Page 1 of 1
back button and session id
Posted: Wed Nov 15, 2006 1:18 am
by josh4ever
hi frns,
i have used sessions in my application. as the user logs out, he is redirected to login page and session id is deleted.
But the problem is that, if a user presses a back button after thi then the session id gets generated. how do i prevent this.
Please help.
Posted: Wed Nov 15, 2006 6:06 am
by rameshmrgn
Have a common function which should check for session like,
function check_session_user(){
if(!isset($_SESSION['sessuser']))
header("location: login.php");
}
call this function on the top of each page.
it wil let u to login page, if the session is destroyed
Re: sessions and back button
Posted: Wed Nov 15, 2006 8:31 am
by josh4ever
suppose a user logs, performs his work and logs out.
then another user uses the same browser w/o closing it and if he presses the back button several times, then he is gaining access to the pages that previous user visited;
what should i do???
plz ...
Posted: Wed Nov 15, 2006 9:20 am
by William
Why is the session getting re-created if the user goes back in their browser? What is at the top of your pages that re-creates the session so that they're logged in again?
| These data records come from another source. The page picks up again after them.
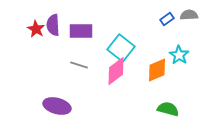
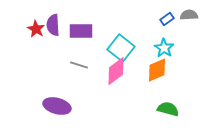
cyan star: moved 15 px left, 7 px up
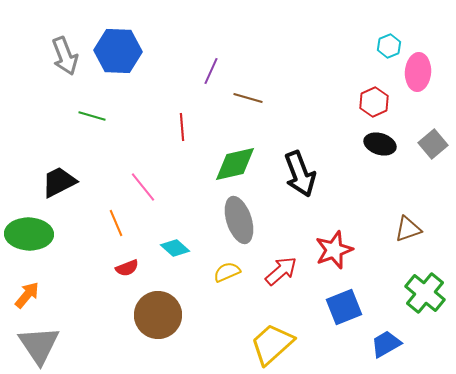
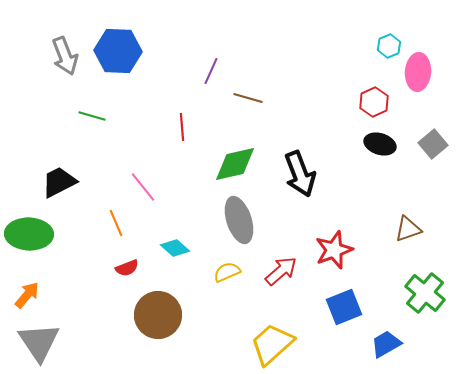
gray triangle: moved 3 px up
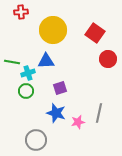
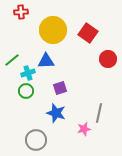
red square: moved 7 px left
green line: moved 2 px up; rotated 49 degrees counterclockwise
pink star: moved 6 px right, 7 px down
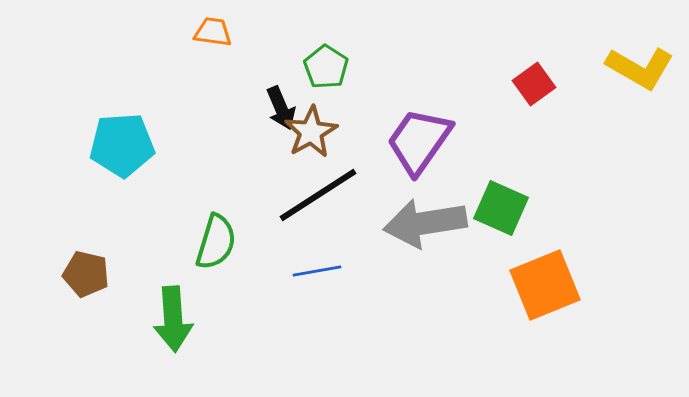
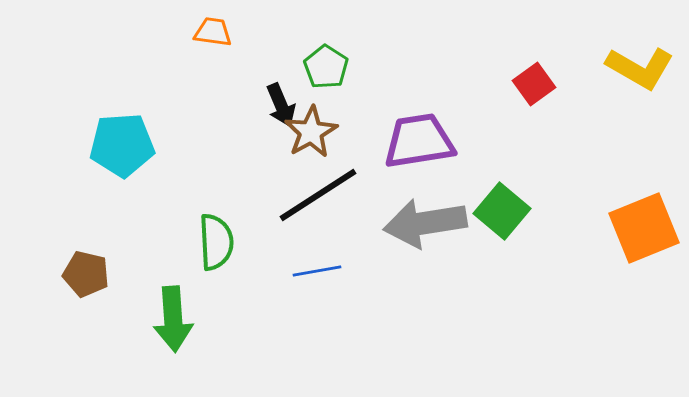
black arrow: moved 3 px up
purple trapezoid: rotated 46 degrees clockwise
green square: moved 1 px right, 3 px down; rotated 16 degrees clockwise
green semicircle: rotated 20 degrees counterclockwise
orange square: moved 99 px right, 57 px up
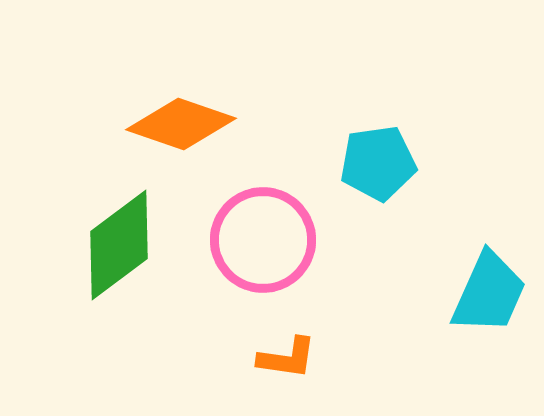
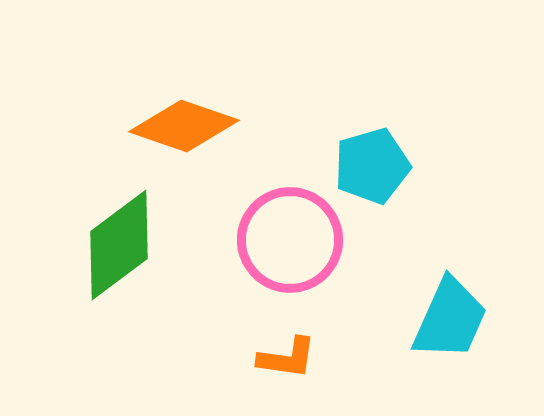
orange diamond: moved 3 px right, 2 px down
cyan pentagon: moved 6 px left, 3 px down; rotated 8 degrees counterclockwise
pink circle: moved 27 px right
cyan trapezoid: moved 39 px left, 26 px down
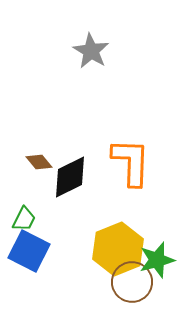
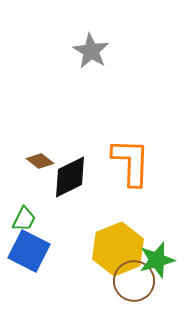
brown diamond: moved 1 px right, 1 px up; rotated 12 degrees counterclockwise
brown circle: moved 2 px right, 1 px up
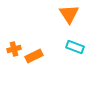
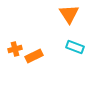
orange cross: moved 1 px right
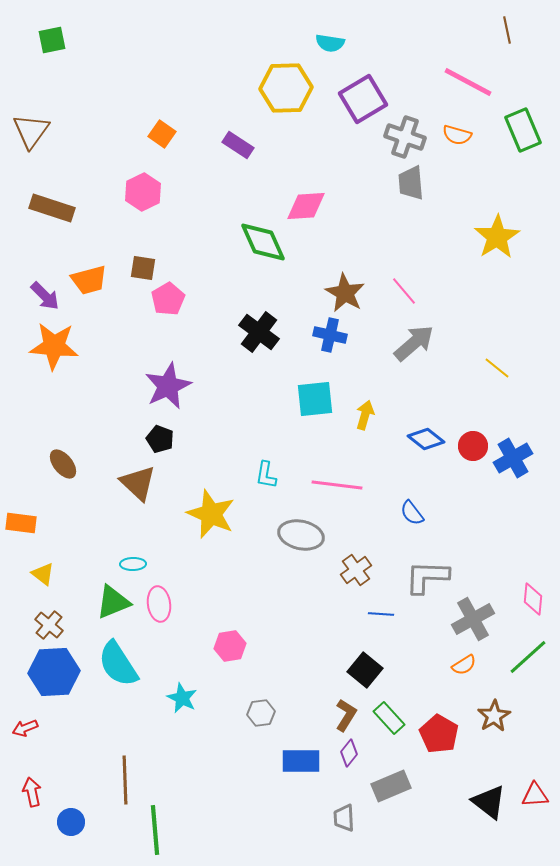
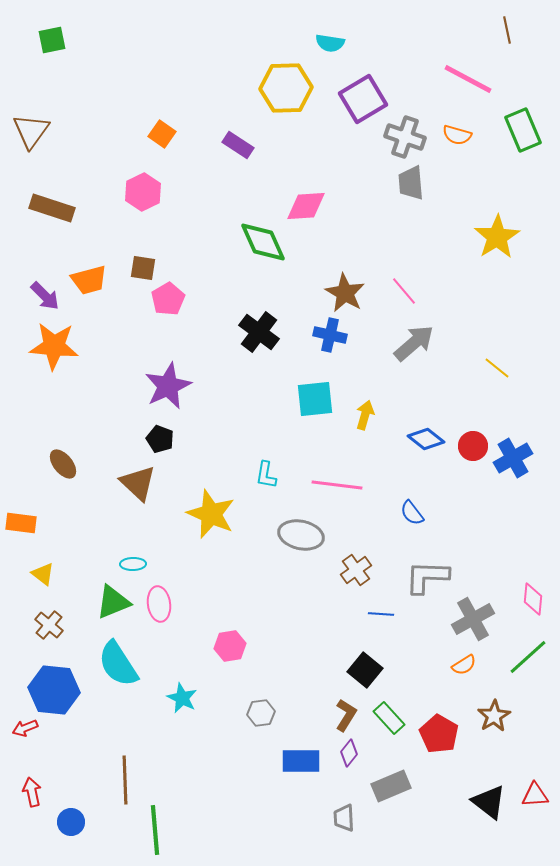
pink line at (468, 82): moved 3 px up
blue hexagon at (54, 672): moved 18 px down; rotated 9 degrees clockwise
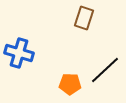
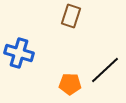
brown rectangle: moved 13 px left, 2 px up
Posted: Wed Nov 15, 2006 9:33 am
by kaszu
My guess is that browser uses "catche" to display the page, it's not loaded from the server. Try
Code: Select all
header("Cache-Control: no-cache, must-revalidate"); // HTTP/1.1
took this from
http://uk.php.net/header
EDIT:
Sorry this doesn't work.
Posted: Wed Nov 15, 2006 9:49 am
by theFool
I think it is a combination of browser cache and php garbage collection for sessions.
the sessions are normally stored in a temporary directory but the garbage collection only cleans it randomly every now and then (default is 1% probability on every script call as far as I remember ). So when the browser sends the session id again and the garbage collection hasn't delete the session data already, the session data is restored.
So you basically have two possibilitys:
ensure that the browser can't send the session id after logout or
ensure that void session informations cannot be retrieved (which I tend to do in my project)
Posted: Thu Nov 16, 2006 2:35 am
by rameshmrgn
R u destroying the session while logout?
using session_destroy() function...
Posted: Thu Nov 16, 2006 5:10 am
by aaronhall
If I'm not mistaken, it sounds like your application is assuming the user is logged in if PHP_SESS_ID has been assigned. The session ID is automatically generated by PHP as soon as you call session_start(), whether you have authenticated the user or not. As rameshmrgn suggested, create a session variable that is only set if the user has been authenticated, such as
All of your secured pages would then check if this session variable has been set before displaying the page.
Code: Select all
if($_SESSION['loggedIn']) {
// show secured content
} else {
// user is not logged in; show login form
}
Posted: Mon Jan 08, 2007 1:55 pm
by evolozik
i was having this problem too
it didn't work with
Code: Select all
if($_SESSION['loggedIn']) {
// show secured content
} else {
// user is not logged in; show login form
}
so i used this:
Code: Select all
session_start();
session_regenerate_id();
//some code
$_SESSION['ID']=session_id();
in the login page so that it generates another session id whenever another user logs in
since the browser has not been closed, when the new user will click back he will be directed to previous pages which includes the login page and another id will be generated
since the id doesn't match the previous user's session id, the new user will not get access to it
well this worked but i dunno if it's a good way to proceed
Posted: Mon Jan 08, 2007 3:54 pm
by Burrito
direct them to a logout page then use unset() to kill your session var.
on the logout page include the javascipt history method to prevent them from going back.
Posted: Mon Jan 08, 2007 5:39 pm
by feyd
What's the point of storing the session id in the session it belongs to?
Posted: Mon Jan 08, 2007 6:18 pm
by Z3RO21
I use it sometimes as a reference to a database entry.